If your solutions are small one-off projects, the by all means throw something together. Heck there are tools that will generate everything from the screens to the data access layer. Whatever works to get the job done.
Classic CRUD apps built using tools like VB6 and Delphi have user interfaces, persistent storage and don't use MVC. Most of them used data aware controls linked directly to database fields
Couple of links comparing various MV* patterns which might be useful:WPF patterns : MVC, MVP or MVVM or…? & MVC, MVP and MVVM
Look into MVP model view presenter.
User interface is View and an application will always have a model and the bridge between the two is Controller. The whole MVC is nothing special as this is how the things will be always.
At the most you can get rid of Controller and have your view talk to your model but you loose the flexibility.
I've developed an alternative to ASP.NET MVC. You get the same loose coupling and separation of concerns but the difference is in how you go about building your projects.
I have a couple of videos on my blog, source code for the framework, a sample project and a few VS.NET add-ins (New Project item, New Builder and New View).
Builder for ASP.NET
Some key differentiating Features are
1. Templates are just html - no code mixed with templates
2. Templates are thus reusable across views and Web site designers can design templates in their design tool of choice
3. Strongly typed code (no ViewData and stuff) so you get intillisense, compile time checking, F12 navigation etc.

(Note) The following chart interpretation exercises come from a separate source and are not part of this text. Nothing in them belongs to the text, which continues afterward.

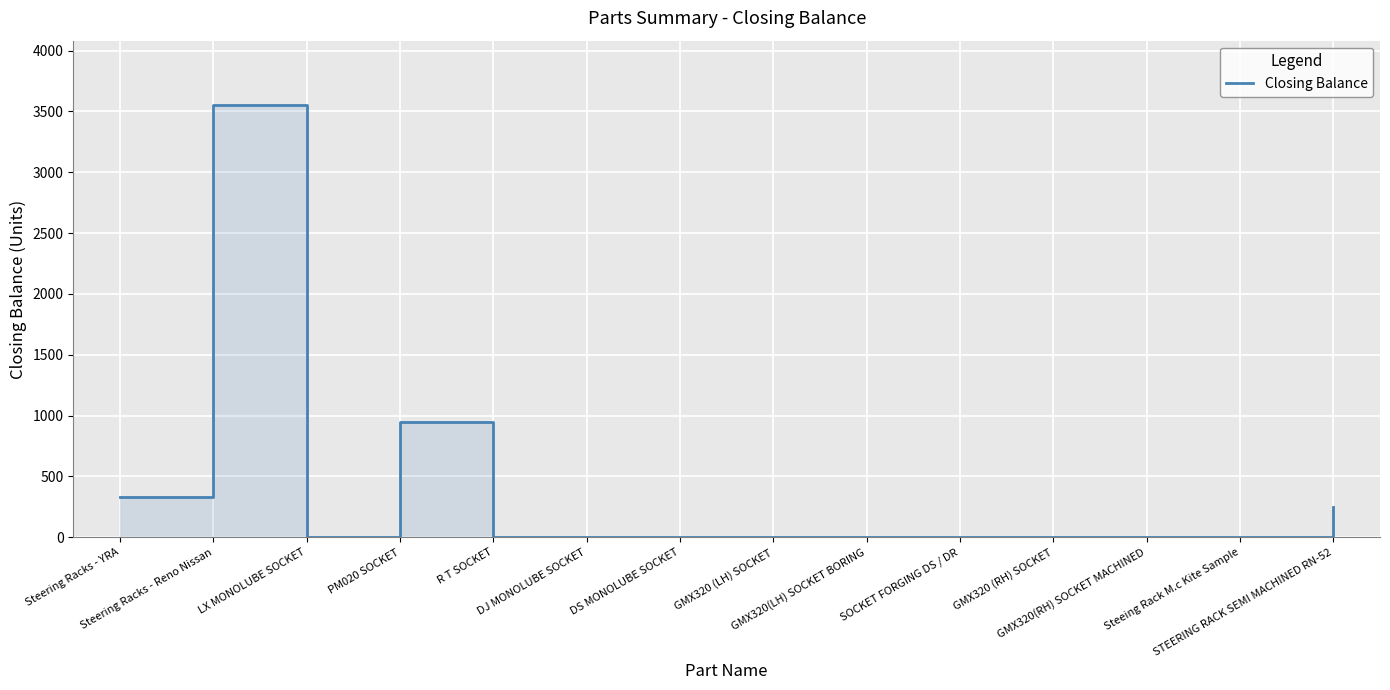

What position from the left is PM020 SOCKET?

4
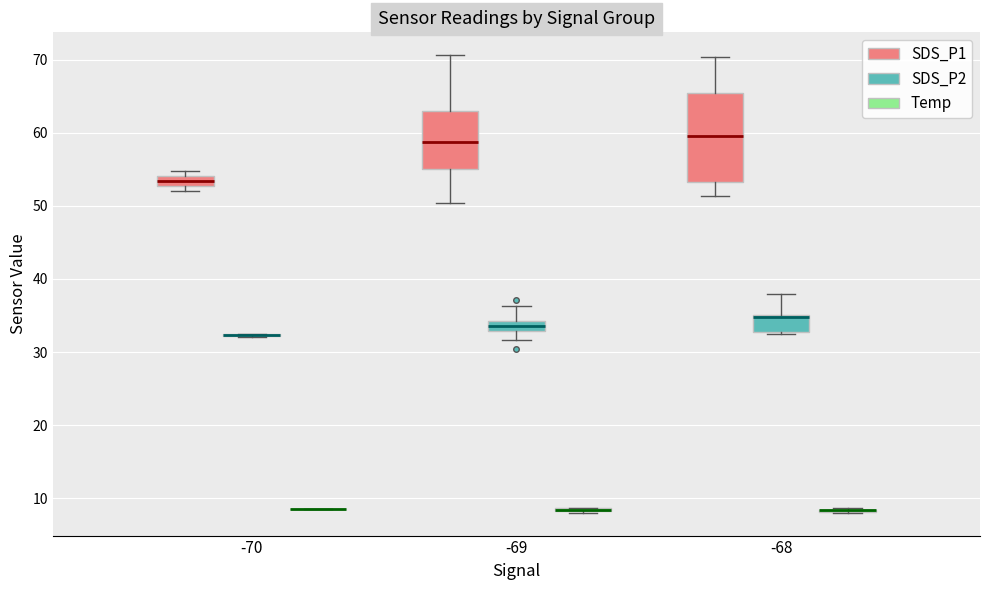

Where does the lower whisker of the box for -68 (SDS_P1) end on the y-axis? The values are not printed on the chart, so give them approximately, as read against the axis.

51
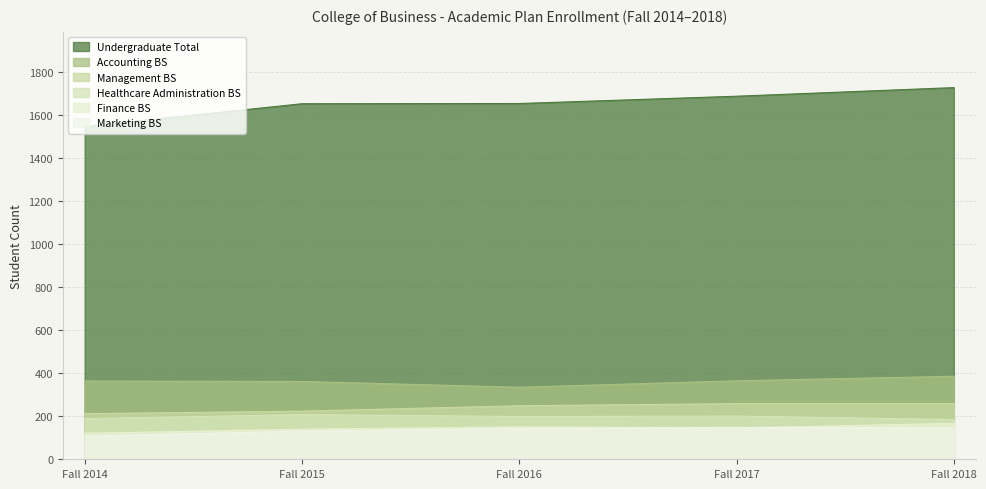

How many values in the Marketing BS series exceed 143?

2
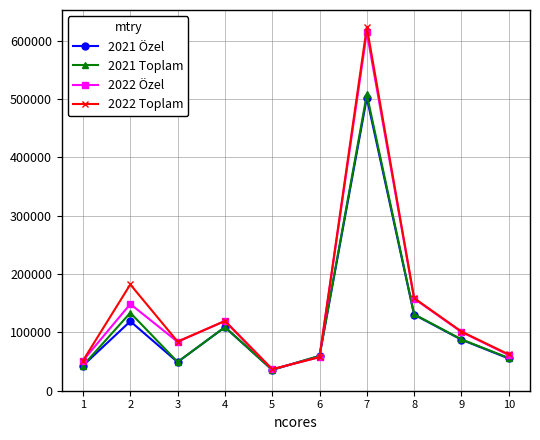

Is the value of 2022 Özel at 6 greater than the value of 2021 Toplam at 9?

No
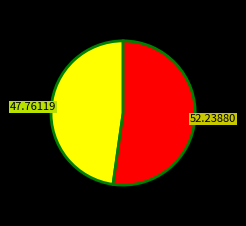

Is there any slice that represents more than half of the pie?

Yes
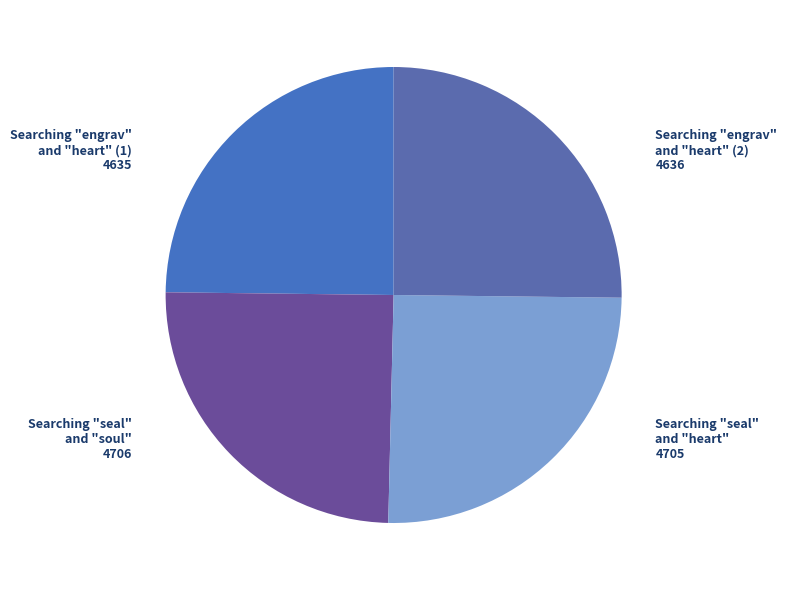

Which category has the smallest portion of the pie?

Searching "engrav" and "heart" in HDIS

4. You build pages as compositions of views rather than an inside-out approach
5. View can be treated as "real" classes.
6. Everything is complied so no run-time compilation
Quite a few other differentiating factors as well.
In theory :
MVC is a proved technology and yada-yada-yada, and it is ideal for websites.
But in a real case:
A serious project that use MVC required a framework, hence you are following a framework with all their limiting and restrictions. So, at this point, the specific implementation of MVC is rule and not a simple "guideline".
Also MVC fail miserably for websites when it is about to connect to the model other than simple POST/GET, it fail with xml asynchronism and it fail with ajax. (*)
(*) exist some patch but a design must be clear and functional and if you need to "patch it" then it is neither clear nor functional.
Personally i think that the main problem with MVC is that it put so much effort in the Controller, where most project use not more that 5 lines for the controller part.
ps: Most "well done" MVC projects are 3-tier project.
ps2: MVC excluding some framework, is just a buzzterm, IS NOT A SERIOUS TERMINOLOGY and it is reflexed in the group of "interpretation of mvc".